On Travel
The point of travel, when properly done, is to be changed by it. Ordinarily, such passive phrasing is looked down upon, not only in writing but in terms of describing human change. It’s much better, say conventional wisdom and copy editors everywhere, to be active than passive. In travel, however, the passivity required is paradoxically creative and productive. More importantly, the passivity has to be practiced—an active passivity, one might say (and a term to be filed in the annals of oxymorons).
Perhaps a fitting place to start is to distinguish between travelling and visiting. Visiting is what the vast majority of people do the vast majority of the time. Hordes of ciphers traipse to wherever, changing only their location and filing away whatever travel guide/bucket list activities on their social media accounts and in the recesses of their minds to be regurgitated for the acquisition of sociocultural capital in future gatherings. It’s ephemeral existence, and living poorly done.
Travelling, by contrast, is altering your geography—that is, your space and place and time. (Time is an essential component of geography; don’t get me started. Just go with it.) When travelling you ask questions of wildly varying profundity and maybe you arrive at some concrete answers, but maybe not. The answers you do arrive at may be sweeping (e.g. I hate both people and selfie sticks in equal measure), get you killed or at least put you at risk of bodily harm if publicized (e.g. Roman pizza is better than Neapolitan pizza), be wildly self-congratulatory (e.g. no, I didn’t have to take that tour to learn about that place because I married a genius), generate little in the way of philosophizing (e.g. free prosecco makes flight delays less bothersome), or be life-changing (e.g. I am willing to forgo thing X to attain freedom Y).
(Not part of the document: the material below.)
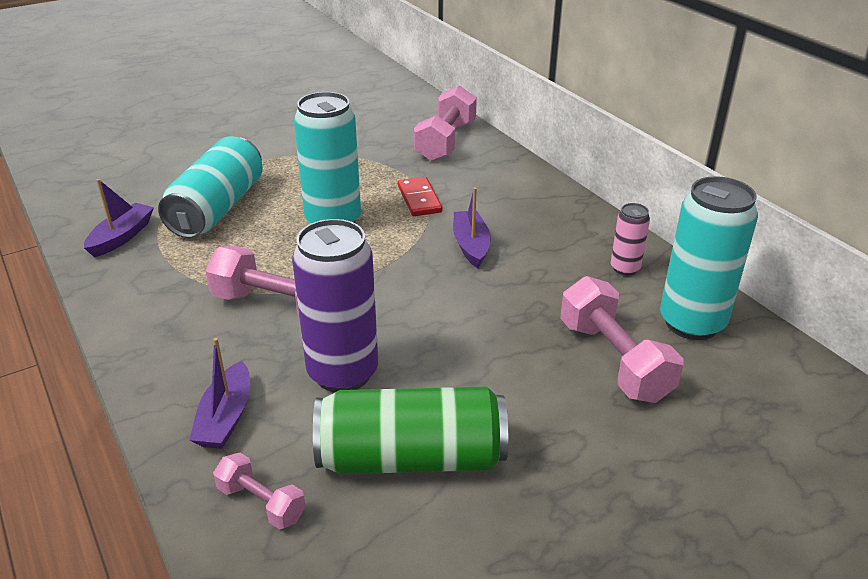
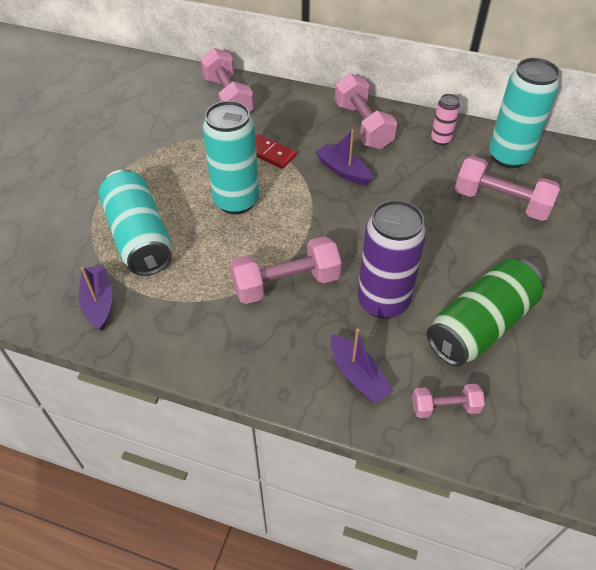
camera: 40 degrees left, 15 degrees up
none -> pink dumbbell [335,74,397,149]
The point is that you’re allowing the world to change you, as opposed to stubbornly rejecting the opportunities to understand the world as it is and become a better version of yourself in the process. Travel allows not-you to alter the spaces and places that collate your life, as opposed to visiting, which perpetuates an intractable existence clinging to a comfort zone that was most likely dictated to you by someone else.
And so this tiny website is a catalog of my attempts, of varying levels of success, to travel. I promise no substantive contributions to anything other than the binary code living in my computer and on the internet, but I do hope that it is, at some point, interesting. For certain it will relay my thoughts on things. If only I can find the right sans-serif font.